- [What you should do]:
An exact reproduction of the listing is wanted, with the pictures dropped.

- [Supplied data]:
______
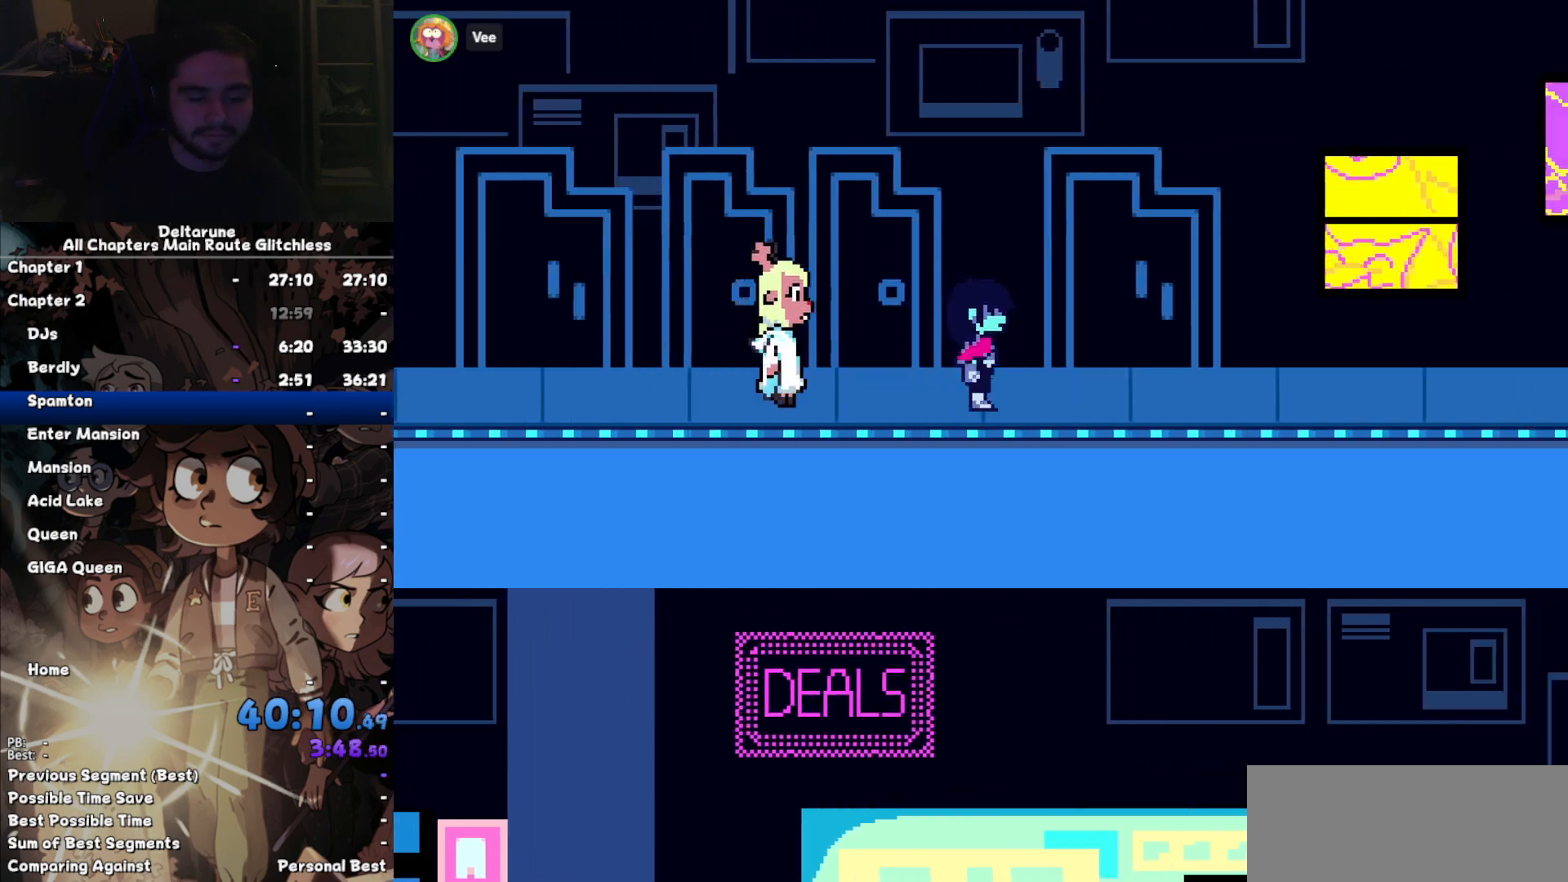
{"keys": ["right"], "events": []}
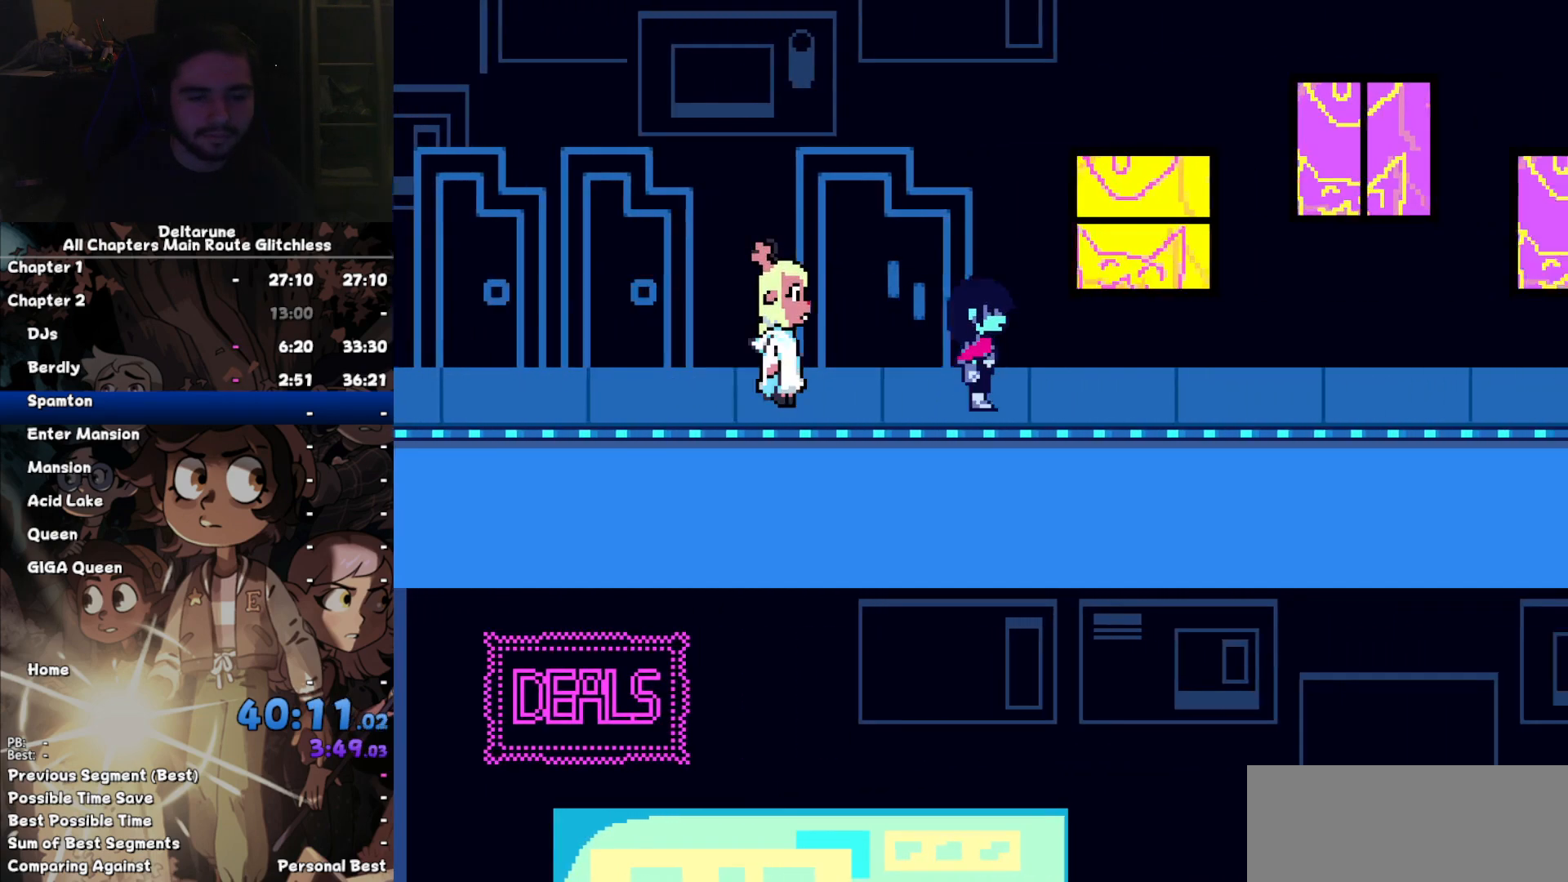
{"keys": ["right"], "events": []}
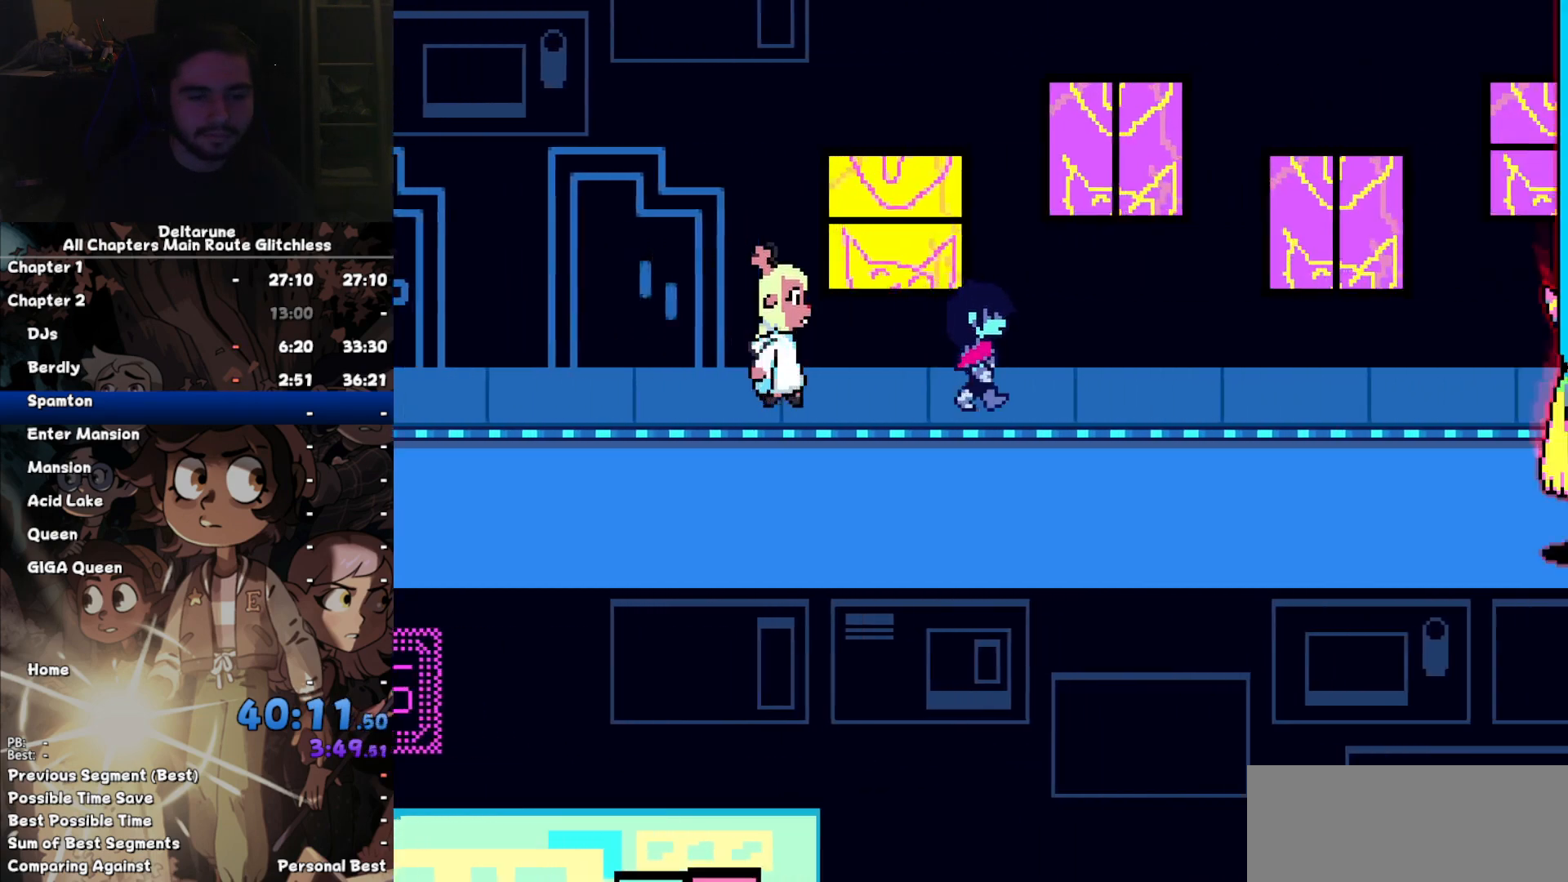
{"keys": ["right"], "events": []}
______
- [Output]:
{"keys": ["right"], "events": []}
{"keys": ["right"], "events": []}
{"keys": ["right"], "events": []}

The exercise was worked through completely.